Company adds several features to its weather report automation

Summit ATMOS

Summit Technology Group says it has added features to its ATMOS Weather Reporting product, including an IPAWS integration that provides more natural-sounding emergency alerts.

“Stations that choose to ignore optional EAS alerts can instead provide an unobtrusive, natural-sounding announcement in its place to convey the same message,” the company said.

“Furthermore, users can use ATMOS’ advanced scripting language (known as ATMOS Markup Language) to create scripts that suit their station branding and include their station name or slogan. When integrated with automation, the product can produce an alert announcement and gracefully insert it into the playlist.”

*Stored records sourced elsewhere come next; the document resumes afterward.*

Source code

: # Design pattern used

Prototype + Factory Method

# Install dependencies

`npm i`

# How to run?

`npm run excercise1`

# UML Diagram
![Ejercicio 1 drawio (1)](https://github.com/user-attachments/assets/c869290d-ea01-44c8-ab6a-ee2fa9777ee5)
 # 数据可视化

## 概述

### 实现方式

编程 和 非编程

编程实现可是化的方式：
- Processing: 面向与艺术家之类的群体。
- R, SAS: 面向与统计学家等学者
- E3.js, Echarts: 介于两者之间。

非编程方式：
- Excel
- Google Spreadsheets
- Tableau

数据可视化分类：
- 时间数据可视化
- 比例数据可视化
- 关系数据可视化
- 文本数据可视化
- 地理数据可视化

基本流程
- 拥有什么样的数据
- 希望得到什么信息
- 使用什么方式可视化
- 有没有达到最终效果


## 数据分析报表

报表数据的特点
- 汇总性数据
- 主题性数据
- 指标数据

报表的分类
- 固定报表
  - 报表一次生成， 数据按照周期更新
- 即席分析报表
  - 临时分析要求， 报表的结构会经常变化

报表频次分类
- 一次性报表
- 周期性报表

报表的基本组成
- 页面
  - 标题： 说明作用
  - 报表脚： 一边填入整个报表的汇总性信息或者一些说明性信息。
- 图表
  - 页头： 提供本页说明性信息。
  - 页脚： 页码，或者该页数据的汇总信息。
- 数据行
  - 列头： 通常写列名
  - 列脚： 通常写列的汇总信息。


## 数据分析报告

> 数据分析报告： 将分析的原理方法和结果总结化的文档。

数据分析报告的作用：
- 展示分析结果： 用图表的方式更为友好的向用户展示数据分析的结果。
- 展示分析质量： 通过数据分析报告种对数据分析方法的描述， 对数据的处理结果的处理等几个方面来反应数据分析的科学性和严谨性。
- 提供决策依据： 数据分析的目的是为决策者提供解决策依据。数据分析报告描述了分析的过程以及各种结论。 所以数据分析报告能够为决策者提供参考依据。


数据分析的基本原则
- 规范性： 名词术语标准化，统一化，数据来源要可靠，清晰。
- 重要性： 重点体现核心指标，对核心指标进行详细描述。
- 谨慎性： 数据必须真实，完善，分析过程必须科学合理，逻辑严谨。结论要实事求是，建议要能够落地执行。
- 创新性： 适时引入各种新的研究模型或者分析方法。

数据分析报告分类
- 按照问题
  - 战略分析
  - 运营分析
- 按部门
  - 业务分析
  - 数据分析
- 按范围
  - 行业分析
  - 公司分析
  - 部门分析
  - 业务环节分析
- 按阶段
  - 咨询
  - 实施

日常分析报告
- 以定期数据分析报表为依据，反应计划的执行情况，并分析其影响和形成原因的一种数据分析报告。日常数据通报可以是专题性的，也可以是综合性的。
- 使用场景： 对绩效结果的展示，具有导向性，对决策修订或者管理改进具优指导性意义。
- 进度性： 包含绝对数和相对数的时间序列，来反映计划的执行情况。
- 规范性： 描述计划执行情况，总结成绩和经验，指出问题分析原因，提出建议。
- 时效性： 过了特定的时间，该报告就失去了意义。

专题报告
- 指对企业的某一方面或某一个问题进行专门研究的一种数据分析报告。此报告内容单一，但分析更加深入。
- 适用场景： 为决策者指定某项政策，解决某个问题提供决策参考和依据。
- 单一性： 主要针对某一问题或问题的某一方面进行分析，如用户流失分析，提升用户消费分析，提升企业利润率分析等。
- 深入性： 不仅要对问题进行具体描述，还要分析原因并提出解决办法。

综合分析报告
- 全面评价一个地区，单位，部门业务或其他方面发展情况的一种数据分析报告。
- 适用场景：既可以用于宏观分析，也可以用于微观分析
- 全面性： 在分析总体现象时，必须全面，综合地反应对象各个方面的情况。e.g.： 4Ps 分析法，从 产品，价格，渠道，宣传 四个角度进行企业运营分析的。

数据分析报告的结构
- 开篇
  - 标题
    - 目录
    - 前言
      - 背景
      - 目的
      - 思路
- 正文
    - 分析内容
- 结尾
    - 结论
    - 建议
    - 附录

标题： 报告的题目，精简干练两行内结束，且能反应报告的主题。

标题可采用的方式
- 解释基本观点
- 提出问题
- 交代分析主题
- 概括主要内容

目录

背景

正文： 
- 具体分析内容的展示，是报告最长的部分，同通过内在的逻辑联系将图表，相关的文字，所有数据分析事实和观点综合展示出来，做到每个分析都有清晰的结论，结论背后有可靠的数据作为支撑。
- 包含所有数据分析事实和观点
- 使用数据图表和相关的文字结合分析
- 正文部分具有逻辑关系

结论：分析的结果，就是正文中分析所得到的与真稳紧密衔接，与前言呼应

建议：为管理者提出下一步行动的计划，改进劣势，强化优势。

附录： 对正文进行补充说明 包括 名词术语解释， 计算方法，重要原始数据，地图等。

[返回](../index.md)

ATMOS is used by radio and TV stations to automate weather reports in a natural-sounding manner. It uses customizable script templates and AI-powered synthesized speech.

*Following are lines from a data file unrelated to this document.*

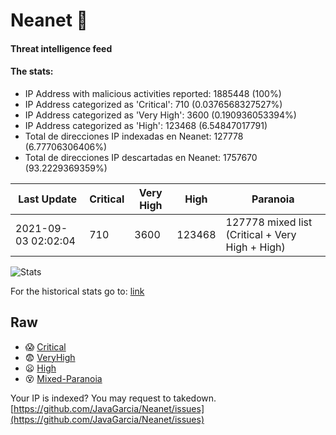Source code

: # Neanet :hocho:
#### Threat intelligence feed
#### The stats:

- IP Address with malicious activities reported: 1885448 (100%)
- IP Address categorized as 'Critical':  710 (0.0376568327527%)
- IP Address categorized as 'Very High':  3600 (0.190936053394%)
- IP Address categorized as 'High':  123468 (6.54847017791)
- Total de direcciones IP indexadas en Neanet:  127778 (6.77706306406%)
- Total de direcciones IP descartadas en Neanet:  1757670 (93.2229369359%)

| Last Update | Critical | Very High | High | Paranoia |
| --- | --- | --- | --- | --- |
| 2021-09-03 02:02:04 | 710 | 3600 | 123468 | 127778 mixed list (Critical + Very High + High)|

![Stats](https://docs.google.com/spreadsheets/d/e/2PACX-1vSnaNMIXVabIpDJjufMlzH7poXnshF3mgd8Is1g9ytUEzVsP5my4Trn8f-xkoLLQ38xpL3HtmUexLo6/pubchart?oid=501124687&format=image)

For the historical stats go to: [link](/stats.csv)
## Raw
- :scream: [Critical](https://raw.githubusercontent.com/JavaGarcia/Neanet/master/blacklists/neanet_critical.txt)
- :fearful: [VeryHigh](https://raw.githubusercontent.com/JavaGarcia/Neanet/master/blacklists/neanet_veryHigh.txtt)
- :frowning: [High](https://raw.githubusercontent.com/JavaGarcia/Neanet/master/blacklists/neanet_high.txt)
- :dizzy_face: [Mixed-Paranoia](https://raw.githubusercontent.com/JavaGarcia/Neanet/master/blacklists/neanet_all.txt)


Your IP is indexed? You may request to takedown. [https://github.com/JavaGarcia/Neanet/issues](https://github.com/JavaGarcia/Neanet/issues)

















































































































































































































































































































































































































































































































































































































































































































































































































































































































































































































































































































































































































































































































































































































































































































































































































































































































































































































































































































































































































































































































































































































































































































































































































































































































































































































































































































































































































































































































































































































































































































































































































































































































































































































































































































































































































































































































































































































































































































































































































































































































































































































































































































































































































































































































































































































































































































































































































































































































































































































































































































































































































































































































































































































































































































































































































































































































































































































































































































































































































































































































































































































































































































































































































































































































































































































































































































































































































































































































































































































































































































































































































































































































































































































































































































































































































































































































































































































































































































































































































































































































































































































































































































































































































































































































































































































































































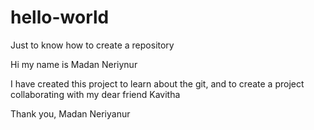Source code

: # hello-world
Just to know how to create a repository

Hi my name is Madan Neriynur

I have created this project to learn about the git, and to create a project collaborating with my dear friend Kavitha

Thank you,
Madan Neriyanur
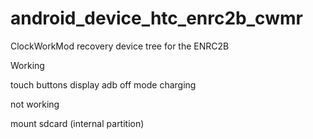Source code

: android_device_htc_enrc2b_cwmr
==============================

ClockWorkMod recovery device tree for the ENRC2B

Working

touch
buttons
display
adb
off mode charging

not working

mount sdcard (internal partition)
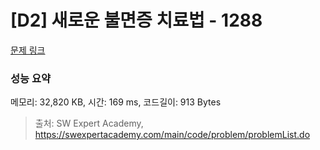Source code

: # [D2] 새로운 불면증 치료법 - 1288 

[문제 링크](https://swexpertacademy.com/main/code/problem/problemDetail.do?contestProbId=AV18_yw6I9MCFAZN) 

### 성능 요약

메모리: 32,820 KB, 시간: 169 ms, 코드길이: 913 Bytes



> 출처: SW Expert Academy, https://swexpertacademy.com/main/code/problem/problemList.do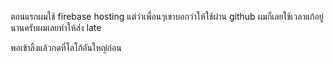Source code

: ตอนแรกผมใช้ firebase hosting แต่ว่าเพื่อนๆเขาบอกว่าให้ใช้ผ่าน github ผมก็เลยใช้เวลาแก้อยู่นานครับผมเลยทำให้ส่ง late

พอเข้าลิ้งแล้วกดที่โลโก้อันใหญ่ก่อน
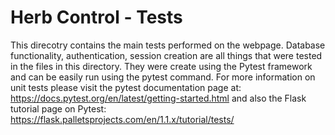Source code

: # Herb Control - Tests
This direcotry contains the main tests performed on the webpage. Database functionality, authentication, session creation are all things that were tested in the files in this directory. They were create using the Pytest framework and can be easily run using the pytest command. For more information on unit tests please visit the pytest documentation page at: https://docs.pytest.org/en/latest/getting-started.html and also the Flask tutorial page on Pytest: https://flask.palletsprojects.com/en/1.1.x/tutorial/tests/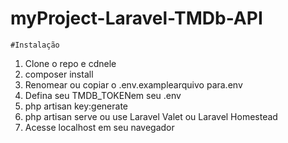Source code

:# myProject-Laravel-TMDb-API

`#Instalação`
1. Clone o repo e cdnele
2. composer install
3. Renomear ou copiar o .env.examplearquivo para.env
4. Defina seu TMDB_TOKENem seu .env
4. php artisan key:generate
6. php artisan serve ou use Laravel Valet ou Laravel Homestead
7. Acesse localhost em seu navegador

Summit President Paul Stewart was quoted in the announcement saying the intent of the IPAWS integration was to improve public safety in creating alerts that deliver the message without a robotic voice and are delivered without preempting a station’s programming.

“We heard far too often that optional alerts were being ignored on account of the National Weather Service voice engines sounding too robotic and jarring,” he said.

Summit worked with the Federal Emergency Management Agency to implement the interface needed to receive IPAWS alerts, he said. The interface is built on a cloud-based process that is hosted by redundant, geographically-separated tier-3 data centers.

Also new, Sponsor Manager provides a tool to manage advertisers and underwriters and appending their messages to weather reports.

“The new tool allows a user to create a sponsor, write a script, schedule the message and even track the number of times the weather report was performed. This is important considering each weather report may be aired numerous times an hour as prescribed by a station’s format and audience behavior,” the company said.

While the concept isn’t new, Stewart said, the environment makes it easy to edit, synthesize and schedule messages.

Also, ATMOS can now integrate with EAS equipment manufacturers, providing the ability to automate Required Weekly Tests from within ATMOS or through most automation or playout software suites. “This functionality is especially useful when inserted into a playlist to provide graceful execution of RWTs that do not interfere with programming or traffic breaks.”

ATMOS can be configured to provide a linear PCM (wav) file for ingest into automation or can be configured to play out the audio report directly. Subscribers are delivered a desktop application compatible with Windows 7, 8, 10, and Server 2014 or newer.